-- Begin DOCUMENT --

Indefinite Article (as Adjectival Noun)

Singular
  Masculin Feminine Neuter
Nominative de ene de ene het ene
Genitive des eens der ene des eens
Dative den enen der ene den enen
Accusative den enen de ene het ene
Plural
  Masculin Feminine Neuter
Nominative degenen degenen degenen
Genitive dergenen dergenen dergenen
Dative dengenen dengenen dengenen
Accusative degenen degenen degenen

If the indefinite article is used as an adjectival noun, it must be preceded by the definite article, its nominal form is "de ene" and it declines and inflects as according to the usual rules. It always needs to be put in a contrast: de ene(n) versus de andere(n) (the one versus the other). When the indefinite article as adjectival noun is pluralized (the ones) (these ones), its nominal form is "degene" [or "diegene" (those ones) when contrasting demonstrative] and declines and inflects otherwise according to the usual rules.

Nouns[4]

In Dutch nouns are inflected in some cases. Most Dutch masculine and neuter nouns have four forms, e.g. huis, huize, huizes, huizen. These nouns are called strong nouns (sterke zelfstandige naamwoorden). Feminine and plural nouns have three forms over four cases: vrouw, vrouwe, vrouwen. These are feminine nouns (vrouwelijke zelfstandige naamwoorden) (with the exception of female names, these are strong). Certain masculine nouns have three forms, e.g. de mens, den mens, den mense, des mensen (plural de mensen, den mensen, der mensen). These nouns are called weak nouns (zwakke substantieven). A single neuter noun is properly classed as weak. This is the noun "hart" (heart). It is declined as follows: het hart (SING NOM ACC) den garte (SING DAT) des harten (SING GEN); de harten (PLU NOM ACC) den harten (PLU DAT) der harten (PLU GEN).

-- End DOCUMENT --
-- Begin GIVEN ENTRIES --

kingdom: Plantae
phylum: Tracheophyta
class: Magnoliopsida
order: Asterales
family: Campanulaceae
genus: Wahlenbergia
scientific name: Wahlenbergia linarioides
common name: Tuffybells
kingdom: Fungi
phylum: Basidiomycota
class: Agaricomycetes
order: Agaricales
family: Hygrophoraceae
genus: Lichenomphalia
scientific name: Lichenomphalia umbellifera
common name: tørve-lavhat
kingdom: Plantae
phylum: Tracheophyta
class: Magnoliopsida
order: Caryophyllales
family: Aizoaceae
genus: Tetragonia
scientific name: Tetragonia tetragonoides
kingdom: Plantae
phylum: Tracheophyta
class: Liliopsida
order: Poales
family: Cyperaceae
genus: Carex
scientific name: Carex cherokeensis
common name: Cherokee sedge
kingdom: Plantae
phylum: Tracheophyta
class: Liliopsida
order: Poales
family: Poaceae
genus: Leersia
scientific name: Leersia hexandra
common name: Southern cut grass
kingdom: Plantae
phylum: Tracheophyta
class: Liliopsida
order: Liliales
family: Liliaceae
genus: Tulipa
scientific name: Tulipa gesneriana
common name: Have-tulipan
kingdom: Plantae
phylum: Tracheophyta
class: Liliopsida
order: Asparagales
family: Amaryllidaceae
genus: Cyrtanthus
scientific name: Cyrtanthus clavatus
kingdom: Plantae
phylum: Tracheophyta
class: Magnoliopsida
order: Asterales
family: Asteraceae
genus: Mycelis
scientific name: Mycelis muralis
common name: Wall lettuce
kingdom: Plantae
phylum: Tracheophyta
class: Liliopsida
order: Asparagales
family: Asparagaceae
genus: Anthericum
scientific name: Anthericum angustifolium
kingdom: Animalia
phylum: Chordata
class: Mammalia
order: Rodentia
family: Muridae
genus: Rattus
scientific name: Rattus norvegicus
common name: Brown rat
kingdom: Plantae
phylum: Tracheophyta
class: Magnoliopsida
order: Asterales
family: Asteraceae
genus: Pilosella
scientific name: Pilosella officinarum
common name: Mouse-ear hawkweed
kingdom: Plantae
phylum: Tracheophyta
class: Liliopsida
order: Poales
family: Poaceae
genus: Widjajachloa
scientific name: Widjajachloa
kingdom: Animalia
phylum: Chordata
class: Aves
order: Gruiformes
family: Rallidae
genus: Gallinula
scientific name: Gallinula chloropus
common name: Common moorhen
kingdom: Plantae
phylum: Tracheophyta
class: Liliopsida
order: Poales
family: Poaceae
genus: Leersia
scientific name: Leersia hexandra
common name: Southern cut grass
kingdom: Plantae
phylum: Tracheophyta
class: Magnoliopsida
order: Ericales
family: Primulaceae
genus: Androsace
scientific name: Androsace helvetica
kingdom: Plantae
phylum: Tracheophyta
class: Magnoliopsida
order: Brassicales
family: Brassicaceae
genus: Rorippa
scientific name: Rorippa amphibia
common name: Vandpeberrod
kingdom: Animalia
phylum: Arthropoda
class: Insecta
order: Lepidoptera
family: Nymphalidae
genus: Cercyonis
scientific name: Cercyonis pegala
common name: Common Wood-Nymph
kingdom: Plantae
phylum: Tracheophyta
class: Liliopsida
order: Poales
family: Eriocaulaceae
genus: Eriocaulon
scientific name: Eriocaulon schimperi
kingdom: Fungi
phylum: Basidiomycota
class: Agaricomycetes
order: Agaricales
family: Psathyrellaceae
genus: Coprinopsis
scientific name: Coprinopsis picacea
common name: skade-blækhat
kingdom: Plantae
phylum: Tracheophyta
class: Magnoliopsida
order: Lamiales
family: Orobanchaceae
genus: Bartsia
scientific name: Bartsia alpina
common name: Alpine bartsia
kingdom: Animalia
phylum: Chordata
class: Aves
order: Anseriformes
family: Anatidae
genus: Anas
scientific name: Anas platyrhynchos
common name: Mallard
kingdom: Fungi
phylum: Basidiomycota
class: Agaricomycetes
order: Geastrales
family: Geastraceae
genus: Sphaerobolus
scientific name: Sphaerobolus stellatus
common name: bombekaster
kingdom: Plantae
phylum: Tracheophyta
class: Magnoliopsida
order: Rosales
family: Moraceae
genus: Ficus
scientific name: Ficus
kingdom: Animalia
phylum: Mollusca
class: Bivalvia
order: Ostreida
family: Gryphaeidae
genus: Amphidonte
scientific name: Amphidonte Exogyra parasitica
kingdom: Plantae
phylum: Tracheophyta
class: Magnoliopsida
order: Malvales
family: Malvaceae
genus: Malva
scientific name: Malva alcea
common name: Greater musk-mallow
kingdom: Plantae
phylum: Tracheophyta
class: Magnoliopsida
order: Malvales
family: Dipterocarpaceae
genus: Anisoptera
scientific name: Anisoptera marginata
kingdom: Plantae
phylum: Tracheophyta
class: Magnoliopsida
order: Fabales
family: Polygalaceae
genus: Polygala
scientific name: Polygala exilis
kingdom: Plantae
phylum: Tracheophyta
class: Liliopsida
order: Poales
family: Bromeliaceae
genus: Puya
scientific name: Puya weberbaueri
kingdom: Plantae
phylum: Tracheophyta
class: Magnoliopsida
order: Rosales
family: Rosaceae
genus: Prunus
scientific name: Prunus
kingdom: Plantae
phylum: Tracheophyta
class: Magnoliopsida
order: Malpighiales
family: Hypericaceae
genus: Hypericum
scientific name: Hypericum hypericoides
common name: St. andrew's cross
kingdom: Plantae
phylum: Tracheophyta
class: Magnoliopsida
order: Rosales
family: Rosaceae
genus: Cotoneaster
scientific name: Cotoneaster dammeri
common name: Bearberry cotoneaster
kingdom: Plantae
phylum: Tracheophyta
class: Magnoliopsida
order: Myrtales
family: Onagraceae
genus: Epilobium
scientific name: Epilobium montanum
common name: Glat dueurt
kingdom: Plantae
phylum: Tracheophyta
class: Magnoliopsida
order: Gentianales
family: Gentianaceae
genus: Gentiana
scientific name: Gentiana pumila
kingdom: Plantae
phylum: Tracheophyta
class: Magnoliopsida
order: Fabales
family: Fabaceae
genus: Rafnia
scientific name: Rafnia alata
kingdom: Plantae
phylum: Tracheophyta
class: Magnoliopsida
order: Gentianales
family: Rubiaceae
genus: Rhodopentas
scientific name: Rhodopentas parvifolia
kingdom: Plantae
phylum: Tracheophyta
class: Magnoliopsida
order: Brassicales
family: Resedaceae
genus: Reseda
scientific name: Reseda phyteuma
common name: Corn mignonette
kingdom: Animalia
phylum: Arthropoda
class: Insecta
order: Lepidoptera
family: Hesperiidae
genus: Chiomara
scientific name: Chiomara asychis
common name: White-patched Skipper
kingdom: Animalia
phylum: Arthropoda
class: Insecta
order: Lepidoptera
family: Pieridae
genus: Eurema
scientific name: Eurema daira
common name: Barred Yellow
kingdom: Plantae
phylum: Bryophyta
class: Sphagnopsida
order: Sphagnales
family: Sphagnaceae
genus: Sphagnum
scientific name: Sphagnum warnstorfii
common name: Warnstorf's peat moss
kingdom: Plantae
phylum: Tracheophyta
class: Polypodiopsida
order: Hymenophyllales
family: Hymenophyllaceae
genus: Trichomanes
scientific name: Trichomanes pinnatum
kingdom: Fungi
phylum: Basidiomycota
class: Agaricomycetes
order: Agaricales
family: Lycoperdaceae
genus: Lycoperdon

-- End GIVEN ENTRIES --

TASKS TO COMPLETE.
1. Update everything from "If the indefinite" down to "otherwise according to the usual rules." in the Dutch grammar passage, putting "made plural" in place of "pluralized".
2. According to the Dutch grammar passage, which single neuter noun is properly classed as weak?

TASK ANSWERS.
1.
If the indefinite article is used as an adjectival noun, it must be preceded by the definite article, its nominal form is "de ene" and it declines and inflects as according to the usual rules. It always needs to be put in a contrast: de ene(n) versus de andere(n) (the one versus the other). When the indefinite article as adjectival noun is made plural (the ones) (these ones), its nominal form is "degene" [or "diegene" (those ones) when contrasting demonstrative] and declines and inflects otherwise according to the usual rules.

2. The noun "hart" (heart).